▶ _Ausgewählter Auszug_:
━━━━━━━━━━━━━━━━
Schwarzwald-Velotour 2021: Glatt – Rottweil – Weigheim – Donaueschingen – Schaffhausen

06.09.21: Glatt – Sulz – Oberndorf – Epfendorf – Rottweil (via Irslingen)
KM: 53,80 km / Zeit: 4:12 h / km/h: 12.81  / Höhenmeter: 553 m

Toll, dass wir so ein Wetterglück haben. Erneut lachen ein strahlend blauer Himmel und Sonnenschein, und so radeln wir am Morgen nach einem kurzen Besuch der kleinen gotischen Kirche Glatts (die im 16. Jh. mal dem Kloster Muri Schweiz gehört hat)  Richtung Neckartal bzw. Fischingen und weiter nach Oberndorf.

Zwar wäre auch eine „Abkürzung“ über die Höhen möglich, aber unserer Erfahrung nach kostet das viel zu viel Kraft und Zeit, und ist somit wenig zielführend. Deshalb nehmen wir lieber die längere und dafür mehrheitlich flache Strecke.  🙂 Ausserdem fährt es sich auf dem Neckartalradweg sehr schön am Fluss entlang.

Im Neckartal Richtung Rottweil

Gegen Mittag erreichen wir Oberndorf, und Thom legt Wert darauf,  die Oberstadt hochzustrampeln, um dort die Pause zu verbringen. Das ehemalige, lebhafte Zentrum (zumindest habe ich es so in Erinnerung…) ist allerdings wie ausgestorben, und wir sind froh, in einer Bäckerei noch ein Sandwich zu bekommen. Ein bisschen erschreckend, wie sich alles verändert hat.

Altes Kloster Oberndorf (seit langer Zeit nun Stadtverwaltung)

In Oberndorf hatte mein Vater 1974-1975 einen Job als Ingenieur bei der Fa. Mauser, und meine Mutter bei der Stadt, und wir wohnten einige Kilometer flussaufwärts in Altoberndorf. Dort besuchte ich zuerst die dortige Dorfschule und hatte viele Freundinnen. Auch begann dort meine Pferdeliebe, und ich durfte die ersten Reitstunden nehmen.
Da die Arbeit meinem Vater nicht sehr zusagte, zogen wir 1975 wieder weg, nach Freiburg. Ich weiss noch, wie ich heulte, als mir meine Eltern das mitteilten. Die Vorstellung, wieder neu in einer Umfeld beginnen zu müssen, war schrecklich. Auch meine Mutter hat sich in der Stadtverwaltung Oberndorf sehr wohl gefühlt. Aber nun ja, es war nicht zu ändern.

Nun kommen wir nach dem Mittag an Altoberndorf vorbei, stoppen kurz am Mahnmal der ehemaligen Zwangsarbeiter und fahren weiter nach Epfendorf, wo wir uns mit Elke verabredet haben, mit der ich damals in einer Klasser war.  Ein Wiedersehen nach 45 Jahren. Wow.
━━━━━━━━━━━━━━━━
▶ _Ausgewählte Einträge_:
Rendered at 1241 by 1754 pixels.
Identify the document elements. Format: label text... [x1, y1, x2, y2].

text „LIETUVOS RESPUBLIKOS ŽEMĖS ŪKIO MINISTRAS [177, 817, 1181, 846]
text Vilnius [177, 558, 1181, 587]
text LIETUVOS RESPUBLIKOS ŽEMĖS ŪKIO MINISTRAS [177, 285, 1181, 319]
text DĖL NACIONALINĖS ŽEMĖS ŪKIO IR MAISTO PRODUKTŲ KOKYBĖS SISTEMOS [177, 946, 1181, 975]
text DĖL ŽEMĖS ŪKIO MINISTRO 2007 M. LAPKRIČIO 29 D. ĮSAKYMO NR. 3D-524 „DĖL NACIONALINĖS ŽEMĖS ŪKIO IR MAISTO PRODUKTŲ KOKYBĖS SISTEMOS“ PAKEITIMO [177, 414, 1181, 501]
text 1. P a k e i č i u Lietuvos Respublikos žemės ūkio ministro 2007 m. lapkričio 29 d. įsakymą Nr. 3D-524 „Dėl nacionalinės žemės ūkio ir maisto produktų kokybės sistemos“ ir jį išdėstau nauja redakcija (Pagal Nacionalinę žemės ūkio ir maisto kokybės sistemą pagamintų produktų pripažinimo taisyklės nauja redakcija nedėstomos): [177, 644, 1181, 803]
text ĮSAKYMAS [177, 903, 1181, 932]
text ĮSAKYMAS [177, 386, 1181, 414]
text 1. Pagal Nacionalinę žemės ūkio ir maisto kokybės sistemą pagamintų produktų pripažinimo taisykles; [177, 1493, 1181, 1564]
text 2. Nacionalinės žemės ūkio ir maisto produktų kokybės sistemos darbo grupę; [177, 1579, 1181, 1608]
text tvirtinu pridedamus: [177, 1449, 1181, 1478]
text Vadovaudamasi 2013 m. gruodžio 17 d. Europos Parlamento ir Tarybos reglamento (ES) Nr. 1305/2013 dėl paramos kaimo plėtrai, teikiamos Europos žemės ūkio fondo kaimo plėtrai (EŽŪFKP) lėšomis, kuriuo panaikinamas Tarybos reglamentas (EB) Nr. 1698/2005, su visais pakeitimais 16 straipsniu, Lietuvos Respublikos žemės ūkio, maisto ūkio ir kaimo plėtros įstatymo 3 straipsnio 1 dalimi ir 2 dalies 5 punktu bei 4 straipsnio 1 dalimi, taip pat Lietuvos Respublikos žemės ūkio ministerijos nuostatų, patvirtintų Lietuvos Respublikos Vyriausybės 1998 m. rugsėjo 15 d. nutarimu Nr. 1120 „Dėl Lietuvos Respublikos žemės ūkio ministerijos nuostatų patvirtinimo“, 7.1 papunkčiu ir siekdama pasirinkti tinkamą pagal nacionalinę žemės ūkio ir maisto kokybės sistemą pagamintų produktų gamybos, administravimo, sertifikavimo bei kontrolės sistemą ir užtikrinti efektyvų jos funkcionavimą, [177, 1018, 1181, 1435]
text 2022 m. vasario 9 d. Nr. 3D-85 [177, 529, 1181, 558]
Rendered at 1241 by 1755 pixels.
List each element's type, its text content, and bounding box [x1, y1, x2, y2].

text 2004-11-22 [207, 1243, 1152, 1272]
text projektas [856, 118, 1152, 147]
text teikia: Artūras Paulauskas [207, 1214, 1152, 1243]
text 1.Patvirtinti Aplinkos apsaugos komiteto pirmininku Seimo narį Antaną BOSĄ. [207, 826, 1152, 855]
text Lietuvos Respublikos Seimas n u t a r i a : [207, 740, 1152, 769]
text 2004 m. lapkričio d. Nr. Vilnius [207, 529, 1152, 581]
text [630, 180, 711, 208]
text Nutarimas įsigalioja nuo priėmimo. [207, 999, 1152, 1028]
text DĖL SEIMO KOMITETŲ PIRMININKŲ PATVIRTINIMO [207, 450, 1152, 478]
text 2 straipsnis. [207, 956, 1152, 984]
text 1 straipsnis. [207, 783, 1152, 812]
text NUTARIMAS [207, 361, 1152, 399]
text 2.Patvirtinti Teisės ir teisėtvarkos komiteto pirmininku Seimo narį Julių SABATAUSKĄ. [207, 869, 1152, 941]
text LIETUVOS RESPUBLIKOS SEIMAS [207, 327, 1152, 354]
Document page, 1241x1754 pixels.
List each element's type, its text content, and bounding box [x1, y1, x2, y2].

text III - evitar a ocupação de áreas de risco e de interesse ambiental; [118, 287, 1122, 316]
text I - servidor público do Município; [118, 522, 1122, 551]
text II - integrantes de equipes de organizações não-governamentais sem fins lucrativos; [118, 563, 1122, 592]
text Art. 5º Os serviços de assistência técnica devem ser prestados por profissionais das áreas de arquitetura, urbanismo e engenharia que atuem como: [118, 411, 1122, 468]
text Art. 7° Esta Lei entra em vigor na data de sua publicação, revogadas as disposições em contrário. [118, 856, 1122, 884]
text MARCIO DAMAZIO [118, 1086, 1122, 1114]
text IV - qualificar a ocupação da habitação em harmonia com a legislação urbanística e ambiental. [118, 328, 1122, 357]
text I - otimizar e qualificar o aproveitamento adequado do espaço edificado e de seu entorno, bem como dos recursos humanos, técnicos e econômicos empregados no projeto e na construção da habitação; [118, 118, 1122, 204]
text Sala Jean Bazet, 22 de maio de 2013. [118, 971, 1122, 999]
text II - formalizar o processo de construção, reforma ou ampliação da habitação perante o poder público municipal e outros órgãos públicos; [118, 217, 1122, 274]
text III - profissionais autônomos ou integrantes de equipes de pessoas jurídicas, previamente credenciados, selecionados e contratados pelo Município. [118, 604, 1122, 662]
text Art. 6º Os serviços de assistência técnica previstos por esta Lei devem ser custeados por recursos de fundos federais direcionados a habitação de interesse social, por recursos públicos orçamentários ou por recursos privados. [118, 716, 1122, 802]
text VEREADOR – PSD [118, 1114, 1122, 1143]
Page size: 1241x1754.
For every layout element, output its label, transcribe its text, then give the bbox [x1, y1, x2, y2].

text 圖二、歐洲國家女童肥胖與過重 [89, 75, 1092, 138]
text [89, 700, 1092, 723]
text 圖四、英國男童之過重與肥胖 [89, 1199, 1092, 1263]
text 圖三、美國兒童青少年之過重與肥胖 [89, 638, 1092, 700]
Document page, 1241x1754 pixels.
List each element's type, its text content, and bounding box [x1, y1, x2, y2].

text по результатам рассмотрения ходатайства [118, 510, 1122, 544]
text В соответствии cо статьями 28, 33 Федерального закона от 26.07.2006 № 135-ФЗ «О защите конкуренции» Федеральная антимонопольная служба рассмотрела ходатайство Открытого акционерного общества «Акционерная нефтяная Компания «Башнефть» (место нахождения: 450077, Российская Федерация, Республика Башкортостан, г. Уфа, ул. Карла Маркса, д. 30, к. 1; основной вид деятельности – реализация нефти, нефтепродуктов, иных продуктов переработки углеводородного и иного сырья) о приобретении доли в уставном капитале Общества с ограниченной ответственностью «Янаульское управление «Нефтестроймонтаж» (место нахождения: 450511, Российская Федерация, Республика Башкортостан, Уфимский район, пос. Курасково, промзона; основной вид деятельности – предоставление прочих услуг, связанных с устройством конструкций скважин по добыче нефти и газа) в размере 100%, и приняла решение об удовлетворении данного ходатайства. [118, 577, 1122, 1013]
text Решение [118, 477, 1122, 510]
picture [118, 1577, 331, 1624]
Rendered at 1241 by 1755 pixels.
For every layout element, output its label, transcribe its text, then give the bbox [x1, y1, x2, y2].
━━━━━━━━━━━━━━━━
▶ _Aufgaben_:
1. Bei welcher Firma arbeitete der Vater laut dem Reisebericht über die Schwarzwald-Velotour in den Jahren 1974 bis 1975 in Oberndorf?
2. Setze den Reisebericht über die Schwarzwald-Velotour nach seinem letzten Satz fort.
Die Einträge haben eine andere Herkunft als der Reisebericht.

▶ _Lösungen zur Übung_:
1. Bei der Fa. Mauser.

2.
Blick auf die „Sonnhalde“ Altoberndorf
Wiedersehen nach 45 Jahren

Nach zwei sehr gemütlichen Stunden mit vielen Erinnerungen müssen wir weiter. Zum Glück kann Elke uns noch einen Tipp geben, wie wir nach Rottweil kommen. Denn die reguläre Route ist wegen einer Brückensanierung gesperrt.
Hinter Talheim geht es regulär raus aus dem Neckartal. Wir müssen nun auf der anderen Seite hoch Richtung Irslingen, von dort über die Höhen nach Dietingen, wo uns der Thyssen Elevater Testturm als Leuchtturm den Weg weist. Denn sträflicherweise haben wir keine Karte, und müssen den optimalen Weg grob via GPS und Handy auskundschaften.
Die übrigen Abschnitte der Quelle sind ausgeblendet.